Abstract
Three kinds of squid were used in the examination : the oval, Japanese common and arrow varieties. Cold water extracts of the raw and the cooked squid samples after an ethanol treatment were subjected to a sensory evaluation and chemical analysis to identify the differences in taste and how cold storage affects the taste. The chemical analysis showed that oval squid contained a large amount of free amino acids, especially glycine, which imparts a sweet taste. On the basis of the sensory evaluation, oval squid was the sweetest and the most preferable. Japanese common squid contained a large amount of glycinebetaine, but it also contained unpalatable hypoxanthine and bitter-tasting histidine. This suggests why the Japanese common squid was judged to be unfavorable. Twenty-four hours of cold storage made raw oval squid sweeter and more palatable. It was found that 24 h of cold storage strengthened the umami taste of cooked Japanese common squid.

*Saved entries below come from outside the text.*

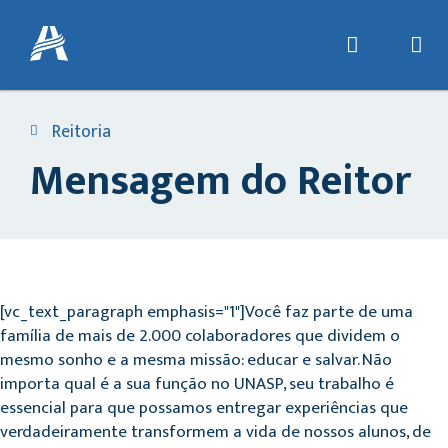
Reitoria
Mensagem do Reitor
[vc_text_paragraph emphasis="1"]Você faz parte de uma
família de mais de 2.000 colaboradores que dividem o
mesmo sonho e a mesma missão: educar e salvar. Não
importa qual é a sua função no UNASP, seu trabalho é
essencial para que possamos entregar experiências que
verdadeiramente transformem a vida de nossos alunos, de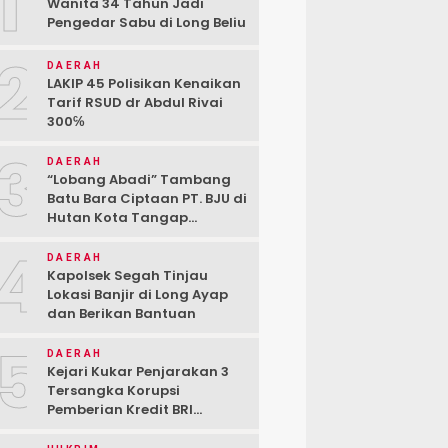
1
Wanita 34 Tahun Jadi
Pengedar Sabu di Long Beliu
2
DAERAH
LAKIP 45 Polisikan Kenaikan
Tarif RSUD dr Abdul Rivai
300℅
3
DAERAH
“Lobang Abadi” Tambang
Batu Bara Ciptaan PT. BJU di
Hutan Kota Tangap
Kabupaten Berau
4
DAERAH
Kapolsek Segah Tinjau
Lokasi Banjir di Long Ayap
dan Berikan Bantuan
5
DAERAH
Kejari Kukar Penjarakan 3
Tersangka Korupsi
Pemberian Kredit BRI
kepada PT. BSJ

The taste of raw and cooked samples of oval squid, Japanese common squid and arrow squid were compared by a chemical analysis and sensory evaluation. It was found that oval squid contained large amounts of free amino acids, especially glycine which has a sweet taste. The sensory evaluation proved that the taste of oval squid was the sweetest and the most favorable, Japanese common squid had a lot of glycinebetaine, but it also contained bitter histidine and unpalatable Hx. The sensory evaluation judged Japanese common squid to have a strong bitter taste that was unfavorable.
To show graphically and make explicit the difference in chemical components of the three squid extracts, a principal component analysis was applied. It was found that each squid has its own characteristic taste that was not greatly changed with cooking.
After 24 h of cold storage, there was an increase in the sweetness and umami taste of raw oval squid, which made it more favorable. Both sensory and chemical evaluations indicated that there was also an increase in the umami taste of cooked Japanese common squid. The increases in glutamic acid and combined amino acids after cold storage enhanced the umami taste and therefore increased the popularity of cooked Japanese common squid.